Microsoft: Google tricks IE browser into accepting tracking cookiesClose on the heels of the last-week revelation that Internet search giant Google, as well as three other ad networks, had circumvented the privacy settings on Apple's Safari browser for the purpose of tracking unsolicited usage on the iPhone and the Mac, Microsoft has alleged that Google `tricks' its Internet Explorer (IE) browser into accepting usage-tracking cookies.

Microsoft's plunge into the Google `Safari tracking' controversy came via a blog post titled "Google bypassing user privacy settings," in which Dean Hachamovitch - Corporate VP for Microsoft IE - said that the software maker, on hearing about Google's bypass of Safari users' privacy settings, conducted a check of the Google mechanism and found that the search biggie side-stepped the default privacy protections in IE and tracked users with cookies.

Hachamovitch elaborated that third-party cookies can be effectively blocked by the default configuration of IE unless it is presented with a "Platform for Privacy Preferences Project (P3P) Compact Policy Statement" which essentially indicates that cookies will not be used by a site to track the users.

Accusing Google of sending a series of text which hoodwinks the IE into thinking the cookie will not be used for tracking users, Microsoft said: "By sending this text, Google bypasses the cookie protection and enables its third-party cookies to be allowed rather than blocked."

However, to prevent the tracking of IE users, Microsoft has updated the IE9's Tracking Protection Lists; and has also contacted Google to ask the search giant to make a commitment for "honoring P3P privacy settings for users of all browsers."

▶ **Data section**
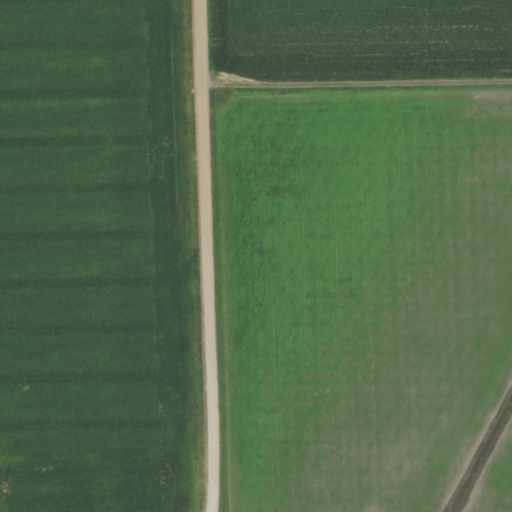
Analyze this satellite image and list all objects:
road: (209, 256)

▶ **Stated exercise**
Reproduce the stretch of the article on Google and Internet Explorer cookies from "Microsoft's plunge into" through "users with cookies.".

▶ **Task solution**
Microsoft's plunge into the Google `Safari tracking' controversy came via a blog post titled "Google bypassing user privacy settings," in which Dean Hachamovitch - Corporate VP for Microsoft IE - said that the software maker, on hearing about Google's bypass of Safari users' privacy settings, conducted a check of the Google mechanism and found that the search biggie side-stepped the default privacy protections in IE and tracked users with cookies.